Главное же — Бонч-Бруевич доподлинно передает атмосферу того времени, о которой рассказывается и во многих других воспоминаниях. «…Ни на заседаниях, собраниях, съездах, ни в печати Ленин не допускал какого бы то ни было восхваления, возвеличивания его личности и его заслуг, восставал против чуждого марксистам культа личности и всегда искренне негодовал по малейшему для этого поводу…» — писал А. А. Андреев.
Итак, против «выдвигания» своей личности выступал с негодованием человек, который возглавил Великую Октябрьскую социалистическую революцию и дал глубочайший анализ ее всемирно-исторического значения. Реалист из реалистов, трезвый политик — и уже потому не отягощенный ложной скромностью, когда, слушая похвалы в свой адрес, без конца повторяют: «Ах, что вы, ах, я и подумать такого о себе не мог…»
«Владимир Ильич прекрасно знал себе цену и понимал свое значение, — писала М. И. Ульянова, — и простота и скромность, отличавшие его, были не признаком недооценки им этого значения и не преуменьшением своей роли, а проявлением подлинно высокой, гениальной культуры». И именно в силу этой культуры Ленин не терпел, когда говорили то, что произносить вслух не следует, — например, похвалы в его адрес…
Революционеры-профессионалы, десятилетиями испытывавшие одиночество ссылки и эмиграции, для кого цели борьбы никогда не шли в сравнение с собственным благополучием, — этих людей с победой революции ждали немалые нравственные испытания. Они мгновенно стали властителями дум и жизней, были подняты на руки в переносном, а очень часто в прямом смысле слова. Участница социалистического движения в России и за рубежом А. И. Балабанова передает те чувства, которые ей пришлось пережить. В книге «Из личных воспоминаний циммервальдца» она рассказывает, как после Февральской революции, в самом начале лета 1917 года, в Кронштадт приехала группа эмигрантов-интернационалистов.
«Когда мы двинулись к выходу, — писала Балабанова об этой встрече, — казалось, что к нему добраться мы не сможем. Нас давили и душили, толпа рвалась вперед, наэлектризованная. Тогда двум товарищам, должно быть боявшимся, что меня задавят, вздумалось понести меня; тотчас же громадная, необозримая цепь рук окружила несших меня и кто-то даже закричал: «понесем товарищ Балабанову». Мне сделалось бесконечно жутко на душе… Я чувствовала, что каждое мое слово, каждый жест протеста только увеличат восторженное возбуждение и что всякая попытка положить конец тяжелой сцене только еще увеличит проявление восторженности… Я переживала весь символический смысл происходящего.
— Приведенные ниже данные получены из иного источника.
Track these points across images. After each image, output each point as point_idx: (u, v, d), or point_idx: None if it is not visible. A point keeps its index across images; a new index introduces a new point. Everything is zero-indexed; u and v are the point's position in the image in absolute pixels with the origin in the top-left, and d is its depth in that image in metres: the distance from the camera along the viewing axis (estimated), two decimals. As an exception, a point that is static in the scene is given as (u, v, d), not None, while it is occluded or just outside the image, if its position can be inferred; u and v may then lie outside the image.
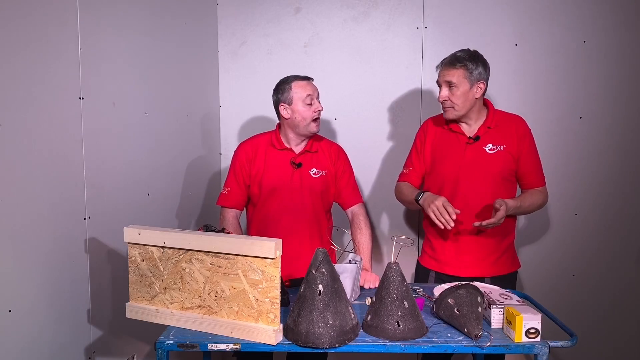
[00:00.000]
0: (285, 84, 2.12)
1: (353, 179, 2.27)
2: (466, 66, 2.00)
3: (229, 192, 2.18)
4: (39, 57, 1.55)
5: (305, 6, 2.73)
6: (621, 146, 2.57)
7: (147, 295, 1.66)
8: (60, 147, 1.65)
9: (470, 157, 2.08)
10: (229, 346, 1.51)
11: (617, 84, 2.54)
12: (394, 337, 1.51)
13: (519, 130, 2.09)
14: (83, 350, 1.78)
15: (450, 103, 2.04)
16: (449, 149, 2.13)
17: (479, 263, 2.10)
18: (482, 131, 2.08)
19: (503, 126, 2.09)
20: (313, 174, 2.15)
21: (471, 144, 2.08)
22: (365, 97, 2.73)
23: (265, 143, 2.17)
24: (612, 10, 2.51)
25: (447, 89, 2.03)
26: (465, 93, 2.02)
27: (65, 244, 1.69)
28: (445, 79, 2.02)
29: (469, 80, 2.01)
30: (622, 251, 2.62)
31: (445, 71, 2.03)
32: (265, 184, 2.13)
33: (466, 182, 2.08)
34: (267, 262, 1.47)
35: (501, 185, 2.09)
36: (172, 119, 2.38)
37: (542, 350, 1.50)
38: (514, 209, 2.01)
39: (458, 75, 2.00)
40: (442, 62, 2.06)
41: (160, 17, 2.26)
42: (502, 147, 2.07)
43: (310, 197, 2.15)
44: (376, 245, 2.82)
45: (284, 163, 2.14)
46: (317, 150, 2.19)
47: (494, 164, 2.06)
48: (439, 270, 2.16)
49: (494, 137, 2.08)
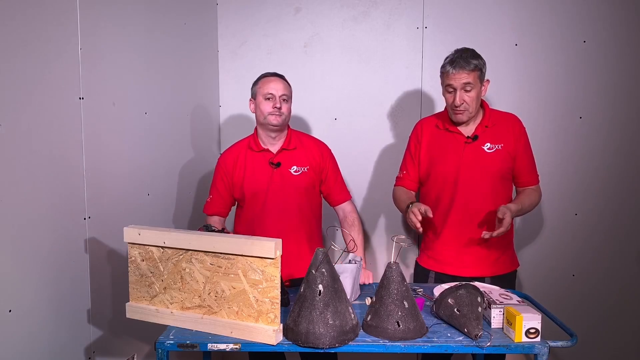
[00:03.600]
0: (257, 80, 2.14)
1: (340, 176, 2.27)
2: (478, 67, 1.98)
3: (211, 200, 2.20)
4: (39, 57, 1.55)
5: (305, 6, 2.73)
6: (621, 146, 2.57)
7: (147, 295, 1.66)
8: (60, 147, 1.65)
9: (469, 157, 2.07)
10: (229, 346, 1.51)
11: (617, 84, 2.54)
12: (394, 337, 1.51)
13: (515, 129, 2.09)
14: (83, 350, 1.78)
15: (466, 106, 2.00)
16: (446, 149, 2.11)
17: (479, 263, 2.09)
18: (479, 130, 2.08)
19: (500, 125, 2.09)
20: (294, 171, 2.13)
21: (470, 144, 2.07)
22: (365, 97, 2.73)
23: (244, 147, 2.18)
24: (612, 10, 2.51)
25: (464, 92, 1.99)
26: (478, 94, 2.01)
27: (65, 244, 1.69)
28: (463, 82, 1.97)
29: (480, 81, 2.00)
30: (622, 251, 2.62)
31: (460, 74, 1.97)
32: (247, 188, 2.13)
33: (466, 182, 2.07)
34: (267, 262, 1.47)
35: (499, 184, 2.08)
36: (172, 119, 2.38)
37: (542, 350, 1.50)
38: (517, 211, 2.00)
39: (474, 77, 1.97)
40: (453, 65, 1.98)
41: (160, 17, 2.26)
42: (500, 146, 2.06)
43: (294, 195, 2.13)
44: (375, 245, 2.82)
45: (262, 165, 2.13)
46: (296, 147, 2.17)
47: (493, 163, 2.06)
48: (438, 270, 2.15)
49: (492, 136, 2.07)
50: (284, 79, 2.14)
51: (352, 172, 2.66)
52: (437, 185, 2.13)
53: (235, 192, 2.17)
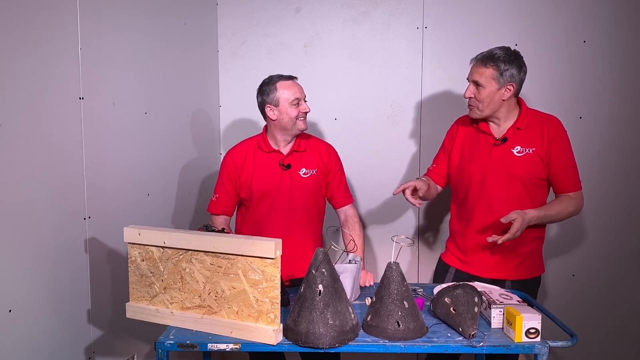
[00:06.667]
0: (270, 84, 2.06)
1: (344, 179, 2.26)
2: (497, 66, 1.91)
3: (218, 199, 2.17)
4: (39, 57, 1.55)
5: (305, 6, 2.73)
6: (621, 146, 2.57)
7: (147, 295, 1.66)
8: (60, 147, 1.65)
9: (496, 159, 2.01)
10: (229, 346, 1.51)
11: (617, 84, 2.54)
12: (394, 337, 1.51)
13: (551, 132, 1.98)
14: (83, 350, 1.78)
15: (475, 102, 1.97)
16: (476, 149, 2.06)
17: (500, 265, 2.04)
18: (510, 132, 2.00)
19: (534, 127, 2.00)
20: (303, 174, 2.13)
21: (498, 146, 2.01)
22: (365, 97, 2.73)
23: (253, 147, 2.15)
24: (612, 10, 2.51)
25: (474, 87, 1.96)
26: (491, 94, 1.94)
27: (65, 244, 1.69)
28: (473, 78, 1.95)
29: (497, 82, 1.92)
30: (622, 251, 2.62)
31: (475, 69, 1.95)
32: (256, 188, 2.11)
33: (491, 185, 2.01)
34: (267, 262, 1.47)
35: (529, 190, 2.00)
36: (172, 119, 2.38)
37: (542, 350, 1.50)
38: (538, 218, 1.92)
39: (487, 75, 1.92)
40: (476, 58, 1.97)
41: (160, 17, 2.26)
42: (532, 149, 1.97)
43: (301, 198, 2.13)
44: (375, 245, 2.82)
45: (272, 166, 2.12)
46: (306, 149, 2.16)
47: (521, 167, 1.98)
48: (460, 268, 2.13)
49: (523, 139, 1.99)
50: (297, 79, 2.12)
51: (352, 172, 2.66)
52: (464, 184, 2.09)
53: (242, 192, 2.15)
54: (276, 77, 2.08)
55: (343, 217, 2.23)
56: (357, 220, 2.21)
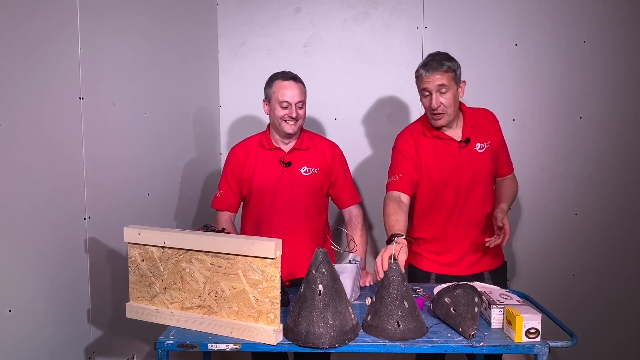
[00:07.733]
0: (271, 80, 2.10)
1: (350, 178, 2.26)
2: (451, 68, 1.94)
3: (222, 195, 2.17)
4: (39, 57, 1.55)
5: (305, 6, 2.73)
6: (621, 146, 2.57)
7: (147, 295, 1.66)
8: (60, 147, 1.65)
9: (465, 161, 2.05)
10: (229, 346, 1.51)
11: (617, 84, 2.54)
12: (394, 337, 1.51)
13: (494, 124, 2.11)
14: (83, 350, 1.78)
15: (444, 108, 1.97)
16: (441, 156, 2.05)
17: (479, 261, 2.09)
18: (468, 132, 2.05)
19: (480, 122, 2.08)
20: (304, 172, 2.13)
21: (463, 148, 2.04)
22: (365, 97, 2.73)
23: (256, 144, 2.17)
24: (612, 10, 2.51)
25: (440, 95, 1.95)
26: (454, 96, 1.98)
27: (65, 244, 1.69)
28: (437, 84, 1.93)
29: (455, 82, 1.96)
30: (622, 251, 2.62)
31: (433, 76, 1.94)
32: (256, 185, 2.12)
33: (466, 186, 2.05)
34: (267, 262, 1.47)
35: (491, 181, 2.11)
36: (172, 119, 2.38)
37: (542, 350, 1.50)
38: (508, 210, 2.02)
39: (448, 78, 1.94)
40: (426, 68, 1.95)
41: (160, 17, 2.26)
42: (488, 143, 2.07)
43: (302, 196, 2.13)
44: (376, 245, 2.82)
45: (273, 163, 2.13)
46: (308, 148, 2.16)
47: (486, 161, 2.06)
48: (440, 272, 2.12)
49: (479, 136, 2.06)
50: (299, 80, 2.09)
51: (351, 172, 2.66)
52: (434, 190, 2.08)
53: (243, 188, 2.16)
54: (279, 75, 2.10)
55: (347, 217, 2.23)
56: (361, 221, 2.21)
Пролетариат безымянный, не знающий границ ни умению страдать, ни умению любить, выносил нас на своих широких терпеливых плечах и поднимал нас высоко-высоко над собой… И с той высоты, на которую подняли меня, через густую цепь пролетарских рук, соединившихся, чтобы облегчить мне проход к пароходу, яснее и глубже открывалась перед моими глазами пропасть, отделяющая чересчур еще покорный, даже по отношению к своим же товарищам-революционерам, пролетариат, от нас, интеллигентов, и стыдно мне стало за искусственную высоту, на которую подняли меня обновленные революцией мученики-труженики, и жгуче захотелось дать им то, чего в тот день уж никак дать нельзя было: более критическое к нам, интеллигентам, отношение, умение отделить идеи от их носителей, дабы идеи сделались их неотъемлемым достоянием».